According to the present invention, after adjusting the thickness of the surface oxide film, the chromate treatment and the formation of the rust preventive oil layer containing the powdered lubricant and carbon black,
The press formability and corrosion resistance are significantly improved without impairing the spot resistance weldability. This can significantly improve the productivity of aluminum members for automobiles, home appliances, building materials, can materials, and the like.

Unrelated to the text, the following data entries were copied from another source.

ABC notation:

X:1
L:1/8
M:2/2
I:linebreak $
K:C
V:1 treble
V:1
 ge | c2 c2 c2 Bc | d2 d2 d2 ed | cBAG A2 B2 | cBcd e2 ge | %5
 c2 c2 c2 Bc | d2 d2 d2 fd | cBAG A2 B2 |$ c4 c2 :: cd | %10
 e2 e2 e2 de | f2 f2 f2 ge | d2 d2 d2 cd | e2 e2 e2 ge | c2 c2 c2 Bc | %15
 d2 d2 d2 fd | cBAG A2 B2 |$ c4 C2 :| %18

 ─────────────────────────────────────────────────── ─── Continuation of the front page (72) Nobuo Totsuka, Inventor No. 1 Kawasaki-cho, Chuo-ku, Chiba, Chiba Prefecture Technical Research Division, Kawasaki Steel Co., Ltd. (72) Masaki Mabuchi, Chuo-ku, Chiba, Chiba Prefecture Kawasaki-cho No. 1 Inside the Technical Research Division, Kawasaki Steel Co., Ltd. (72) Inventor Naoki Nishiyama No. 1 Kawasaki-cho, Chuo-ku, Chiba City, Chiba Prefecture Technical Research Division, Kawasaki Steel Co., Ltd. (72) Inventor Koichi Hashiguchi 1 Kawasaki-cho, Chuo-ku, Chiba-shi, Chiba Inside Kawasaki Steel Corporation Technical Research Headquarters (72) Inventor, Motohiro Namba 2-6-1, Marunouchi, Chiyoda-ku, Tokyo Inside Furukawa Aluminum Co., Ltd.

Claims (3)

[Claims] 1. An aluminum alloy substrate having a surface oxide film thickness adjusted to 150 Å or less, and 5 to 50 m in terms of metal Cr.
It has a chromate layer of g / m ² and a specific surface area of 8
1 to 40% by weight of carbon black of 00 m ² / g or more
A surface-treated aluminum material having excellent workability, spot resistance weldability, and corrosion resistance, which further comprises 0.1 g / m ² or more of a rust preventive oil layer containing 1 to 30% by weight of a powdered lubricant. 2. An alkali-soluble Cr in the chromate layer
(3% NaOH aqueous solution, dipping at 60 ° C for 5 minutes) Volume is 3m
The surface-treated aluminum material having excellent workability, spot resistance weldability and corrosion resistance according to claim 1, which has a g / m ² or less. 3. The powdery lubricant has an average particle size of 20 μm.
The surface-treated aluminum material excellent in workability, spot resistance weldability and corrosion resistance according to claim 1 or 2, which is the following wax and / or fluororesin.